Gabriel Ciubotaru <gciubotaru@bitdefender.com> writes:
> I have a table, with a column of type bit varying for storing
> bit string. This means for me a features list (enabled/disabled).
> Now, if i have an entry with first 2 features only (eg B'11')
> and i need to select all entries which have the 3rd feature enabled, the
> normal syntax for this is :
> SELECT * FROM my_table WHERE features & B'100' = B'100' (just
> test the 3rd bit to be enabled).
> There is a little problem because & cannot operate on different
> length bit string, so we must extend one of the operand (in our case,
> "features" bit string) and the query will be:
> SELECT * FROM my_table WHERE features::bit(3) & B'100' = B'100'.
> Now, the problem is when we have a "feature" with less than 3
> bits.
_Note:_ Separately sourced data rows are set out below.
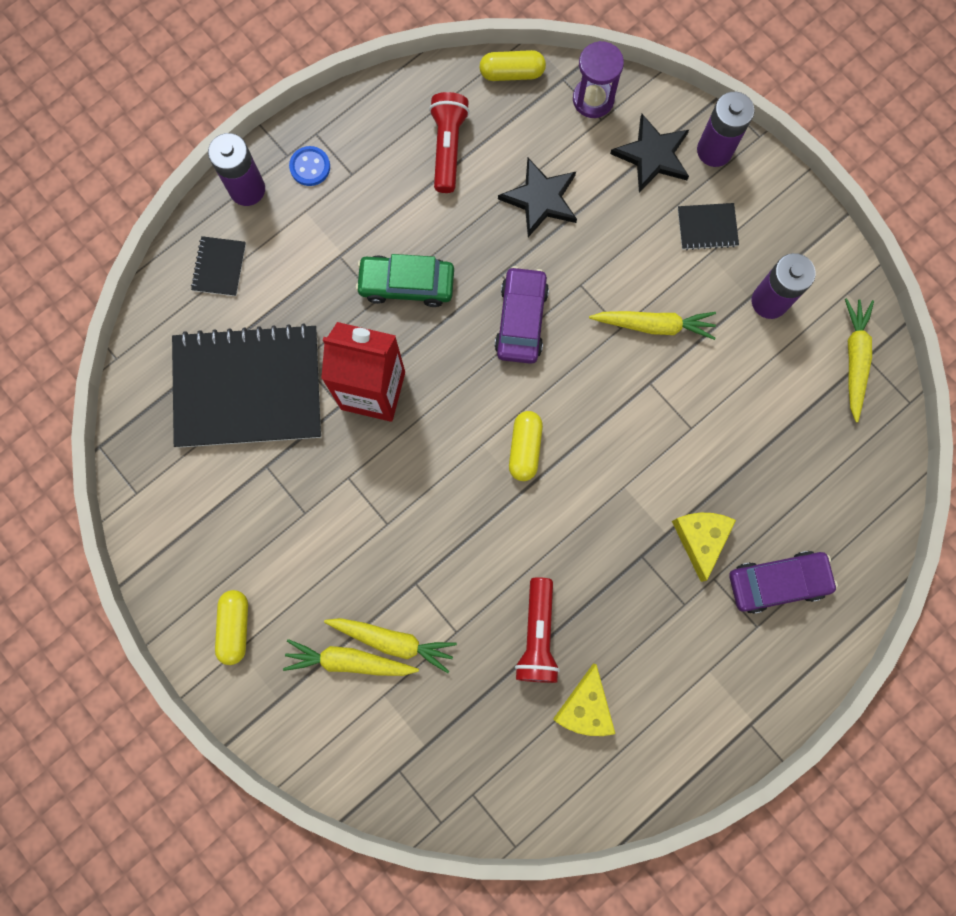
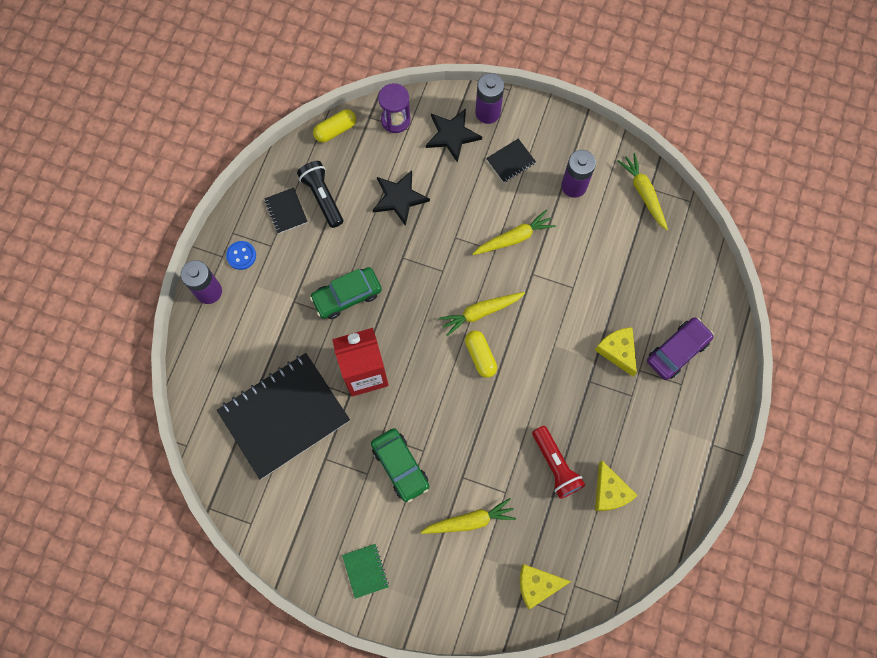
camera: 30 degrees left, 5 degrees down
black notebook [191,236,246,296] -> black notebook moved to [264,187,308,234]
yellow capsule [215,590,248,665] -> green notebook [342,544,389,599]
yellow carrot [283,639,419,676] -> yellow carrot moved to [439,292,525,336]
red flashlight [429,92,469,193] -> black flashlight [297,161,343,228]
purple car [494,266,549,364] -> none
none -> green car [371,428,429,503]
none -> yellow cheese [520,564,571,609]

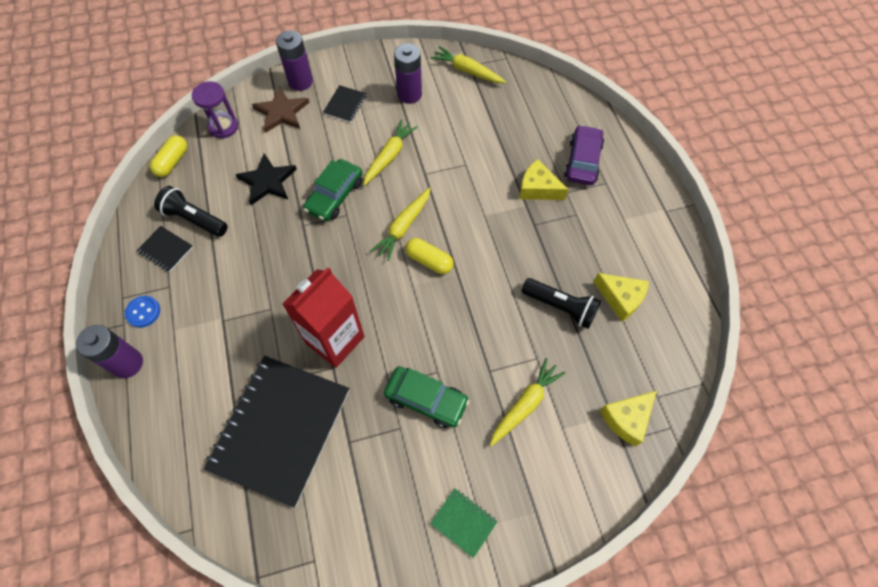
camera: 35 degrees left, 10 degrees down
green car [310,267,382,319] -> green car moved to [303,159,362,221]
black star [426,108,482,162] -> brown star [252,86,310,133]
red flashlight [532,426,585,499] -> black flashlight [521,278,601,329]

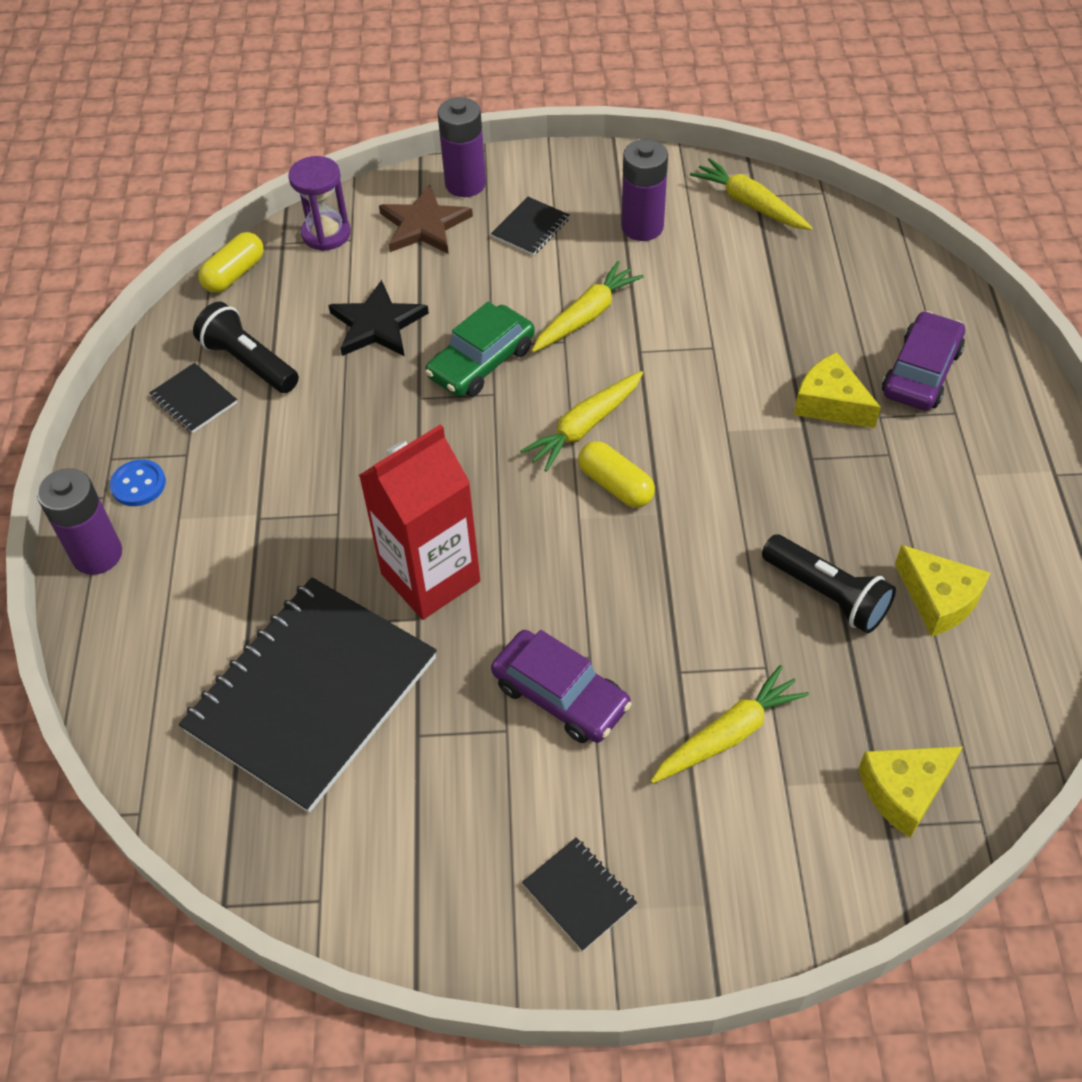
camera: 15 degrees right, 10 degrees down
green car [384,366,469,428] -> purple car [491,630,632,743]
green notebook [430,488,498,558] -> black notebook [522,837,637,951]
If we have the "feature" = B'11' , after extending it to bit(3) ,
> it will become B'110' (right padding with 0) and the result will be
> B'110' & B'100' = B'100' which is not good.
> If it was left padded , it will become B'011' and the result
> was B'000' which means the "feature" bit is unset.
> Now, my question is, the right padding is intended to work like
> this ? For working in Big Endian (counting bits from left to right) ? Or
> is just wrong coded ?
It's intended to work like that, and documented to work like that;
see the first Note on page
http://www.postgresql.org/docs/9.3/static/datatype-bit.html
I believe that this is compliant with the SQL99 standard, which states
that casting from bit(n) to bit(more-than-n) is done by padding with
zeroes on the right (see 6.22 <cast specification> general rule 11c).
There are other places in the spec where they confusingly refer to
most significant or least significant bits, without clearly saying
which end of the string that means; but "on the right" seems pretty
clear to me.
regards, tom lane